In tutti quelli regolamentati: reti, distribuzioni, farmacie, taxi. E poi ci vuole più concorrenza nelle professioni, nella sanità, nelle banche, nelle assicurazioni, nelle università. Ma la mancanza di concorrenza si avverte soprattutto nell'energia. Le nostre imprese la pagano molto più cara delle loro rivali sui mercati internazionali. E questo è un altro dei maggiori costi indiretti per gli imprenditori italiani.

Che cosa proponete?

Di ridurre del 20% il costo dell'energia per le imprese in cinque anni. Come? Diversificando: più carbone, più fonti rinnovabili, un'attenzione al nucleare del futuro; nuove linee di trasmissione, risparmio energetico, almeno cinque nuovi rigassificatori entro tre anni.
Più concorrenza nell'accesso alle reti

Ci vuole anche un maggiore impegno nella ricerca, nell'innovazione e nella formazione.
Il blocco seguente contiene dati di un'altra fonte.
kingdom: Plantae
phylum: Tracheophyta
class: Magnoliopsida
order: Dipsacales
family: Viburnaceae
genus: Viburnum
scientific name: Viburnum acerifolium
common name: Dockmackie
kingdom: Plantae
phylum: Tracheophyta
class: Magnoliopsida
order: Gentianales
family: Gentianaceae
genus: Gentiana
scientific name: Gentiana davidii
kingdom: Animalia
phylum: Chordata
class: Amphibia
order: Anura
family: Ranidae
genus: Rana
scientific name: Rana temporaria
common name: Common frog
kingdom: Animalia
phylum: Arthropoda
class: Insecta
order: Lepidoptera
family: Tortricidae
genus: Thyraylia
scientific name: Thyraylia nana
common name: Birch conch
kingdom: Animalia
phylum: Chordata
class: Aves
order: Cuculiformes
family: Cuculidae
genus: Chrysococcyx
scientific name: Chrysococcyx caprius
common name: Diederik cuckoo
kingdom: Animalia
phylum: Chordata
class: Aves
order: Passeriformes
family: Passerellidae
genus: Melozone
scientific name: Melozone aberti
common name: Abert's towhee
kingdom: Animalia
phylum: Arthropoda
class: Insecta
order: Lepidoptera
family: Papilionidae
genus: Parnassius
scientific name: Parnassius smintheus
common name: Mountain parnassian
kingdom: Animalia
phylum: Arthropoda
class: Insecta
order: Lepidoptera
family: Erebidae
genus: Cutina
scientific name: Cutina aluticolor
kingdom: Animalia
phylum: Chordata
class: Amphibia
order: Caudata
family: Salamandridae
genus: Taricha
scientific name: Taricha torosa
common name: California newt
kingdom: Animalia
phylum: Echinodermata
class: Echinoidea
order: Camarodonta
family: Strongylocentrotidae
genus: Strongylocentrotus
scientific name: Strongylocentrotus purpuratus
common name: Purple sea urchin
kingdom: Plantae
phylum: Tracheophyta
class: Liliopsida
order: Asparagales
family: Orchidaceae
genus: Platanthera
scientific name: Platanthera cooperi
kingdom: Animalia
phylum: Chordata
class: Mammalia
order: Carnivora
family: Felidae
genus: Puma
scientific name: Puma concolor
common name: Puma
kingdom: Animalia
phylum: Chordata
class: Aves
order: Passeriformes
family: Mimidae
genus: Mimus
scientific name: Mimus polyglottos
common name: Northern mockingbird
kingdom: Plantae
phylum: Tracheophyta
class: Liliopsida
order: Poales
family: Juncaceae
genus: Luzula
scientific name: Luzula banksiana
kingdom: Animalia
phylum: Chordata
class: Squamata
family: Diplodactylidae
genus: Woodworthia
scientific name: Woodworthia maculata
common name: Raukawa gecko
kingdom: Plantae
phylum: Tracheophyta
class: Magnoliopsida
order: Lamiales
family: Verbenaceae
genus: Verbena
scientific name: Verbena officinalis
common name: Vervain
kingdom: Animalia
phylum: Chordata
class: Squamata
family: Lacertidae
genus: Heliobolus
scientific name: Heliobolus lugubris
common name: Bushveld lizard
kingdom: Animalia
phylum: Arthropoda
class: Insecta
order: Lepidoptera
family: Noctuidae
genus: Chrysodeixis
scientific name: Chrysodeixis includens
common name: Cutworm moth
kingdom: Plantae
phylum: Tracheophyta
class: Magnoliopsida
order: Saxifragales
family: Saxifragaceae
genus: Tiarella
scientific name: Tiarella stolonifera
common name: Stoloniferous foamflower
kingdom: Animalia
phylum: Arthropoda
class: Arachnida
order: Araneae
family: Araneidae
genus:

Non mi sembra che su questi temi vi sia grande attenzione.

O si mette al centro l'impresa e la competitività o non si va da nessuna parte. Nei programmi elettorali c'è poca cultura d'impresa, molto provincialismo. Lo sguardo è chino all'Italia mentre il mondo corre, si aprono nuovi mercati. Una sorta di oscurantismo economico. Noi alla politica facciamo tre richieste chiare: meno pesi, diretti e indiretti, sulle imprese; meno burocrazia; meno Stato nell'economia. Non vogliamo incentivi, né denaro a fondo perduto, ma un sistema Paese che ci consenta di competere al meglio. Guardi ai Paesi scandinavi che hanno una tassazione elevata: le imposte sul lavoro e sulla produzione di ricchezza sono state ridotte.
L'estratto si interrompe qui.